(Data shown)
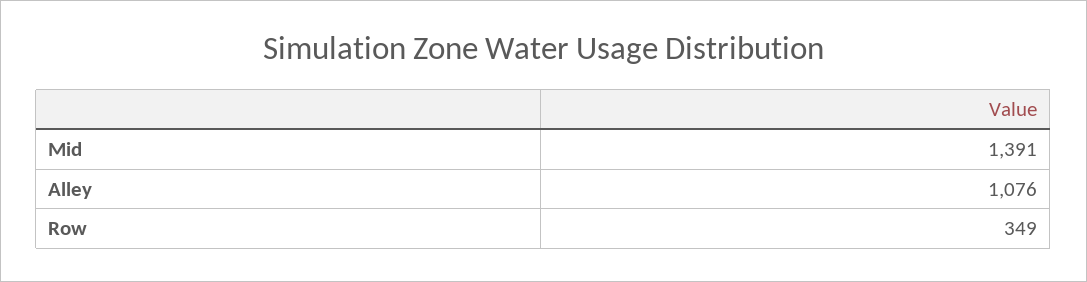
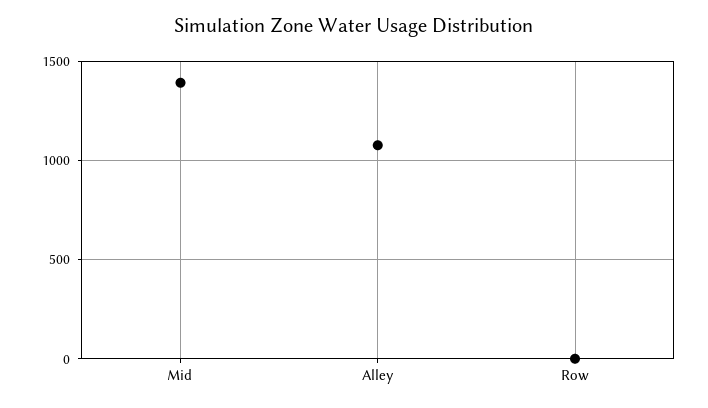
Row: 349 -> 0

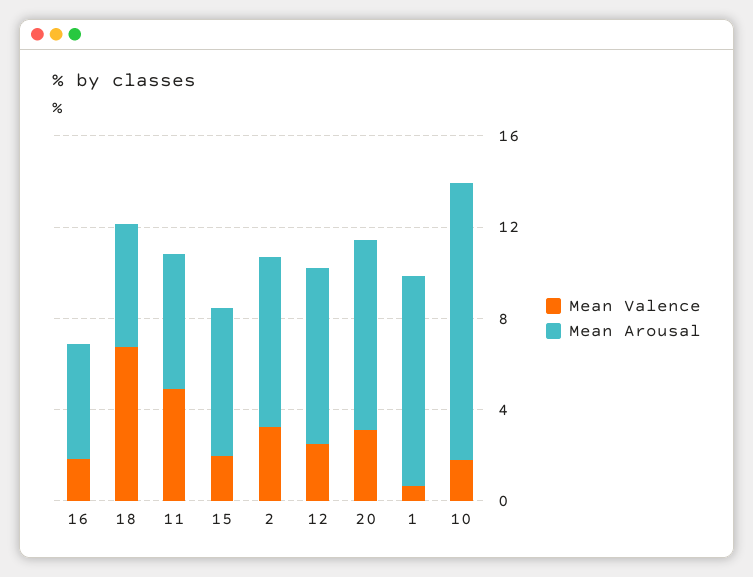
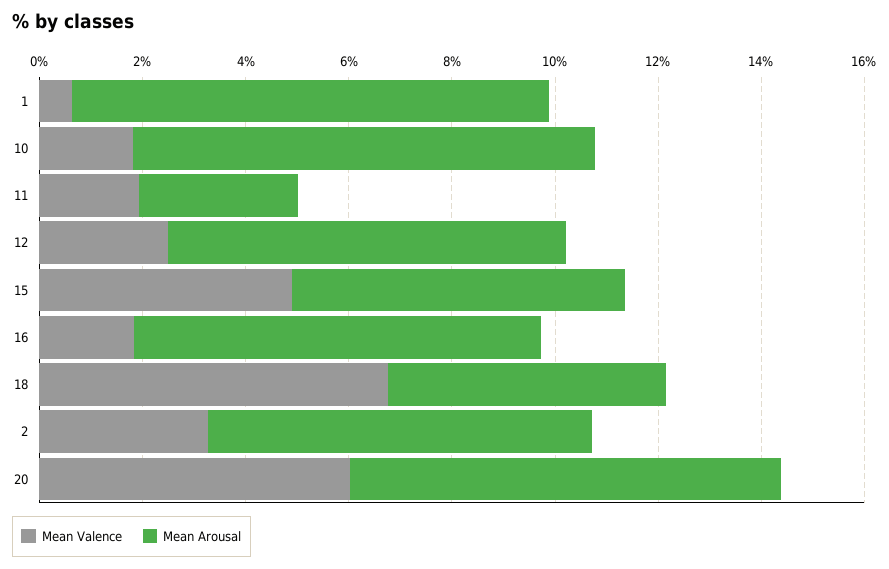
Mean Arousal, 16: 5 -> 8
Mean Valence, 11: 5 -> 2
Mean Arousal, 11: 6 -> 3
Mean Valence, 15: 2 -> 5
Mean Valence, 20: 3 -> 6
Mean Arousal, 10: 12 -> 9

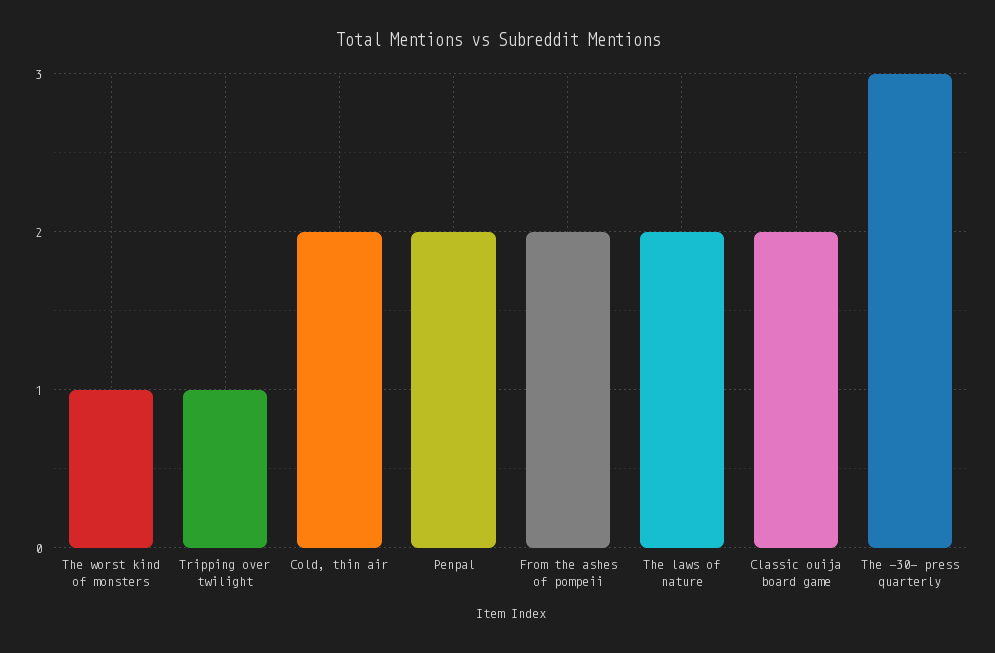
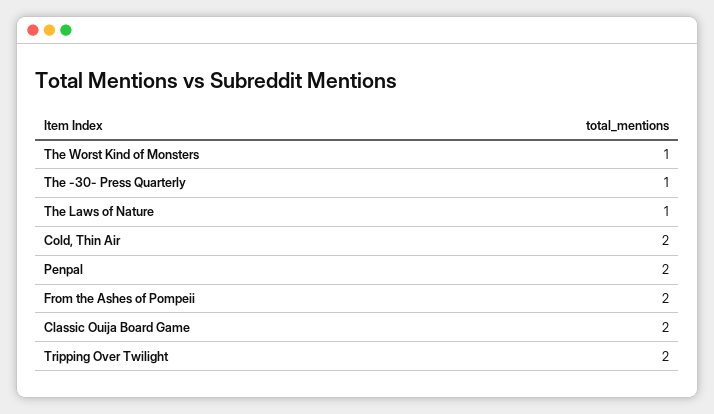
Tripping over twilight: 1 -> 2
The laws of nature: 2 -> 1
The -30- press quarterly: 3 -> 1

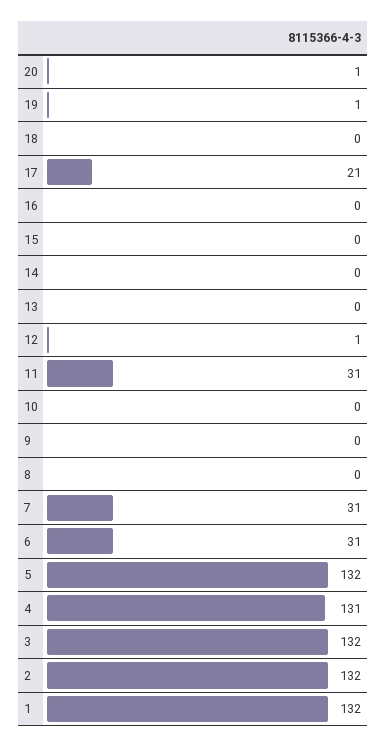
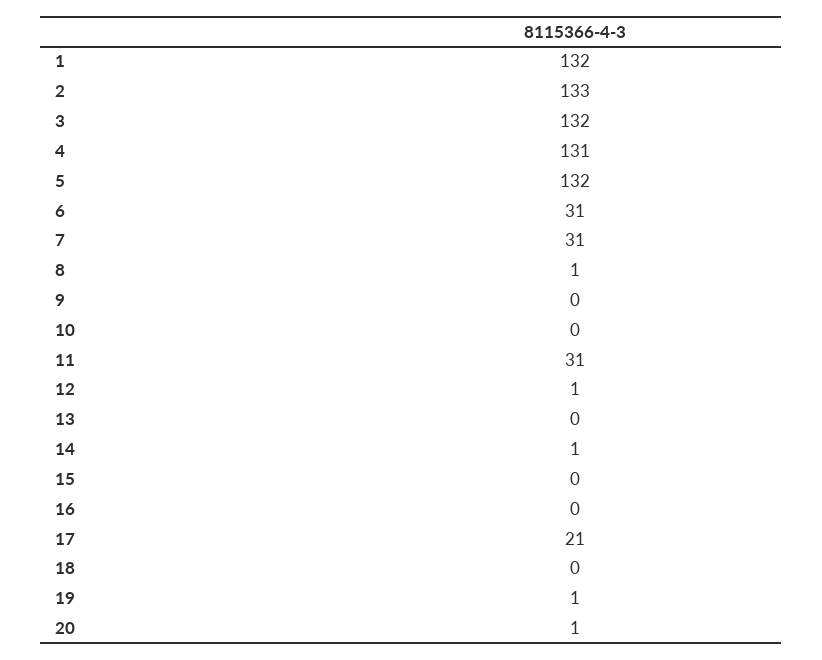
14: 0 -> 1
8: 0 -> 1
2: 132 -> 133

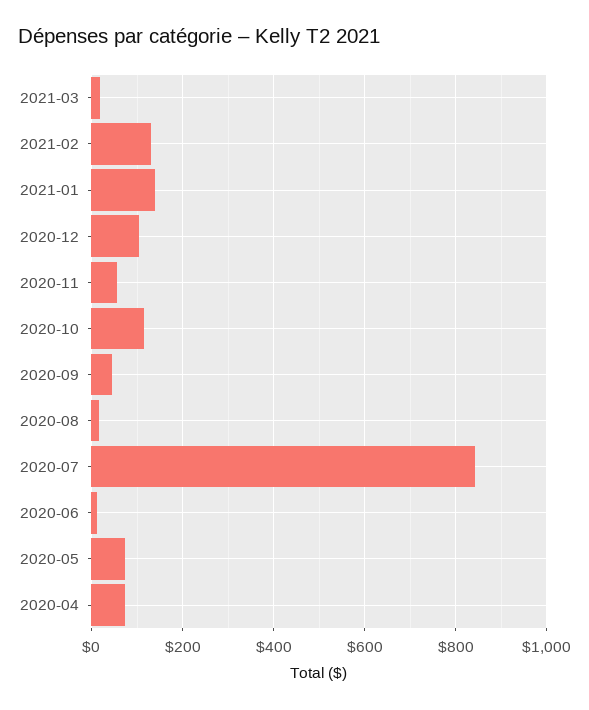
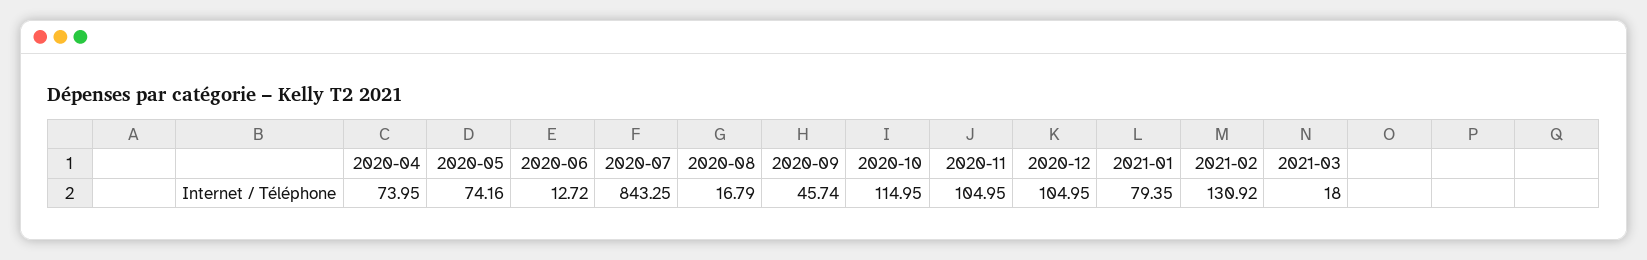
2021-01: 140 -> 79.35
2020-11: 60 -> 104.95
(End Data shown)
**Task goal**:
Give back every record precisely as it stands, without the images.

**Expected answer**:
Row: 349 -> 0

Mean Arousal, 16: 5 -> 8
Mean Valence, 11: 5 -> 2
Mean Arousal, 11: 6 -> 3
Mean Valence, 15: 2 -> 5
Mean Valence, 20: 3 -> 6
Mean Arousal, 10: 12 -> 9

Tripping over twilight: 1 -> 2
The laws of nature: 2 -> 1
The -30- press quarterly: 3 -> 1

14: 0 -> 1
8: 0 -> 1
2: 132 -> 133

2021-01: 140 -> 79.35
2020-11: 60 -> 104.95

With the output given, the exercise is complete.